Excess payment × tax fraction.

An arrangement is made under section 72 to regard the document issued by the insurer to the insured in respect of excess received or due to be a “tax invoice” for the purposes of section 16(2)(a). This arrangement is only applicable if –

  • The insured is a registered vendor.
  • The third-party supplier is a registered vendor; and
  • The insured and insurer obtain and retain the document issued by the insurer in respect of the excess payment.
Indemnity Payments

The input tax deduction allowed under section 16(3)(c) applies not only to indemnity payments made in respect of “indemnity insurance” cover but also in respect of “non-indemnity insurance” such as personal accident and third-party liability cover that may be included in an insurance policy. An insurer making an indemnity payment which gives rise to a deduction under section 16(3)(c) must issue a document to the insured informing the insured of a potential output tax liability that may arise under section 7(1)(a) read with section 8(8). This requirement applies irrespective of whether the insured is a vendor or not.

Recoveries

An insurer is not liable to account for output tax on amounts recovered from a third party or the third party’s insurer under a subrogation claim, irrespective of whether the whole or only a portion of the claim is recovered.

Employer Acting as Agent on Behalf of Employees

The employer, when acting as the agent of its employees in entering a group personal accident insurance contract with an insurer, will not be entitled to deduct input tax in respect of that contract.
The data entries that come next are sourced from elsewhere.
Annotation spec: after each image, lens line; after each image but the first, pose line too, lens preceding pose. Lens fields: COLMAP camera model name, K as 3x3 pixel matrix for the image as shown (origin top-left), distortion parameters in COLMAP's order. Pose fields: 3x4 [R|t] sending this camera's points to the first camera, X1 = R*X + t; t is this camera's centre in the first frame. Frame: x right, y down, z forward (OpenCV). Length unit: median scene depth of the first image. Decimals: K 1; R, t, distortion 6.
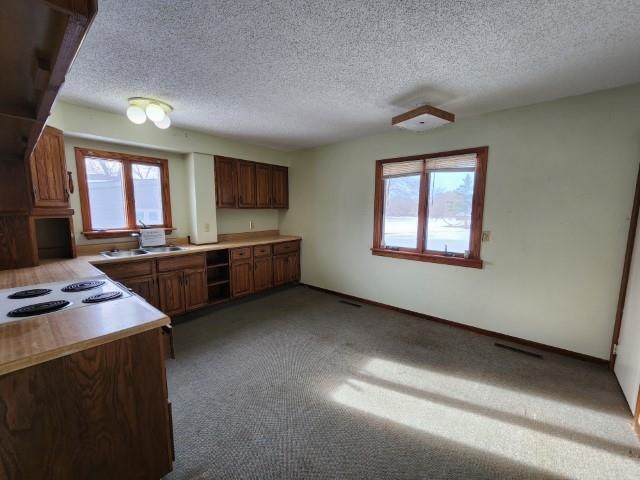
lens RADIAL K [[262.1, 0, 318.0], [0, 262.1, 242.1], [0, 0, 1]] dist [-0.002214, -0.000519]
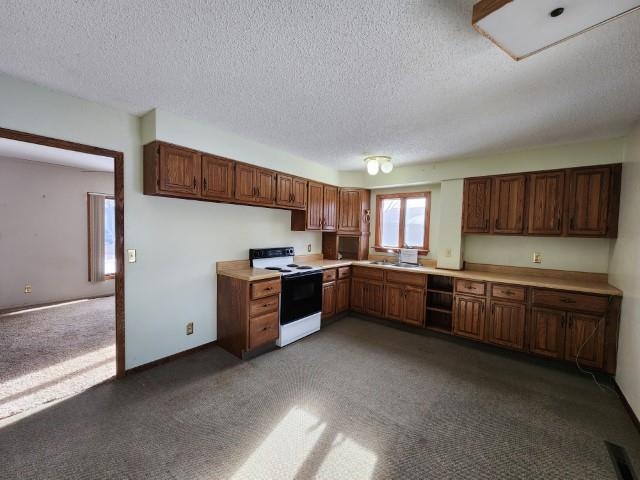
lens RADIAL K [[262.1, 0, 318.1], [0, 262.1, 239.3], [0, 0, 1]] dist [-0.002214, -0.000519]
pose [[0.025755, 0.033479, -0.999108, 0.544833], [-0.147908, 0.988567, 0.029313, -0.061595], [0.988666, 0.147021, 0.030413, 0.480161]]
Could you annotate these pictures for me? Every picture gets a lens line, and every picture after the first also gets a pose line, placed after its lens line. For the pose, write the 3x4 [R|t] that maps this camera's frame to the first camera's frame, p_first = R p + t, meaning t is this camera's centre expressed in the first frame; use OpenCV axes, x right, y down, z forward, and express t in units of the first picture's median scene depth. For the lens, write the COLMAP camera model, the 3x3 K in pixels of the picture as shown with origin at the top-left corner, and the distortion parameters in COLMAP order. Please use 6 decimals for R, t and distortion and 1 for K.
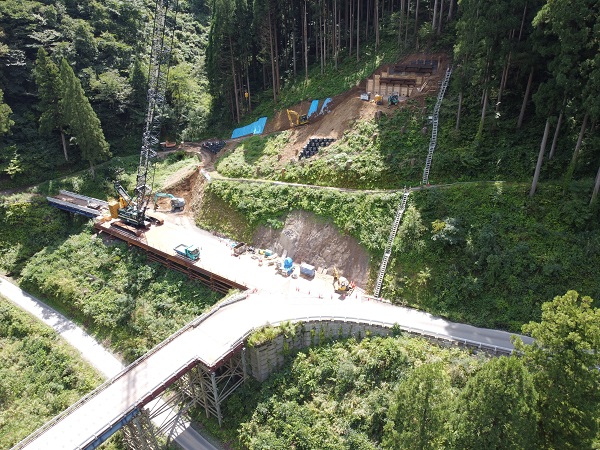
lens RADIAL K [[450.8, 0, 303.7], [0, 450.8, 227.5], [0, 0, 1]] dist [-0.012520, -0.004320]
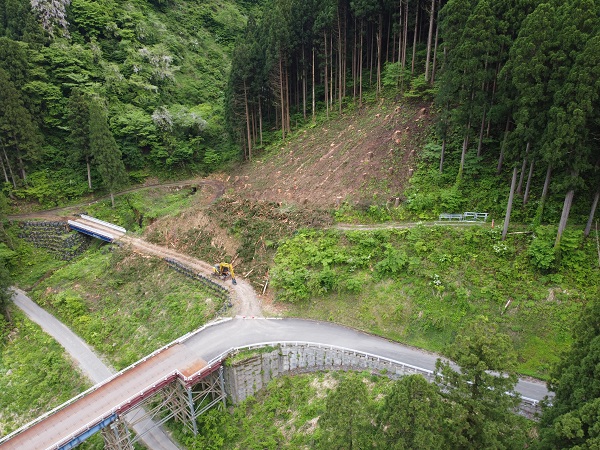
lens RADIAL K [[450.8, 0, 301.7], [0, 450.8, 226.7], [0, 0, 1]] dist [-0.012520, -0.004320]
pose [[0.996556, 0.044243, -0.070137, 0.094773], [-0.050061, 0.995250, -0.083490, 0.014725], [0.066110, 0.086714, 0.994037, -0.061997]]
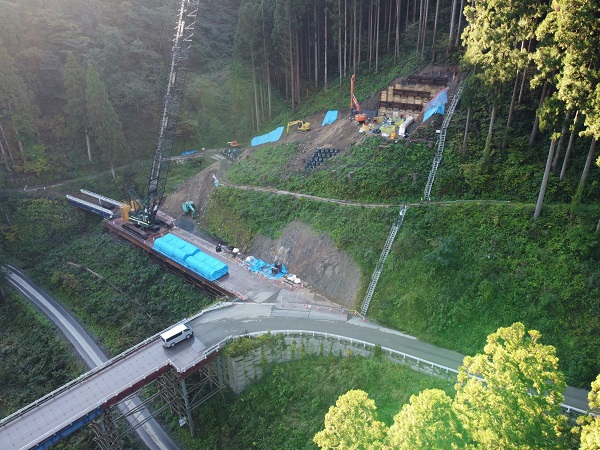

The employer will not be required to account for output tax under section 8(8) if the employee receives an indemnity payment from the insurer, irrespective of whether the payment is made through the employer or directly to the employee.

Supply Of Insurance

The Commissioner directs, under section 20(7)(a) and 21(5)(a), that the policy document, although not an invoice, is regarded as a tax invoice, debit note and credit note which need not contain the words “tax invoice”, “VAT invoice”, “invoice”, “debit note” and “credit note” provided –

  • the insurer retains proof that the insured paid premiums in accordance with the policy document; and
  • the policy document reflects all the other information as required by section 20(4); and
  • the policy document contains the following statement (or substantially similar wording): “In terms of Binding General Ruling No. 14 this document constitutes a tax invoice, debit note, and credit note as contemplated in sections 20(7)(a) and 21(5)(a) of the VAT Act.”
Supply Of Intermediary Services

The Commissioner directs, under sections 20(7)(a) and 21(5)(a), that the document (generally known as a bordereau) issued by the intermediary to the insurer in respect of the supply of intermediary services does not have to contain the words “tax invoice”, “VAT invoice”, “invoice”, “credit note” or “debit note”, as the case may be, provided the bordereau reflects the other information required by sections 20(4) and 21(3) respectively.

Recipient-Created Tax Invoices, Credit and Debit Notes

An insurer that is required to determine the consideration payable in respect of intermediary services may, under sections 20(2) and 21(4), issue recipient-created tax invoices, and credit or debit notes in respect of the supply of intermediary services.

This approval is subject to –

  • the recipient-created tax invoice, credit or debit note complying with sections 20(4), (5), 21(3) or the special approval set out in 2.12, as applicable; and
  • the insurer complying with all other requirements listed in Interpretation Note No. 56 “Recipient-created tax invoices, credit and debit notes”.

In addition, permission is granted under sections 20(7)(a) and 21(5)(a) that the bordereau issued by the insurer to the intermediary in respect of the supply of intermediary services does not have to contain the words “tax invoice”, “VAT invoice”, “invoice”, “credit note” or “debit note” (as the case may be).

Conclusion

As can be seen, the legislation governing the deduction of input VAT from short-term insurance payments can become very complex and extend further than simply having the correct supporting documents. It is therefore important to follow the guidelines set out in the VAT421 guide and the BGR 14.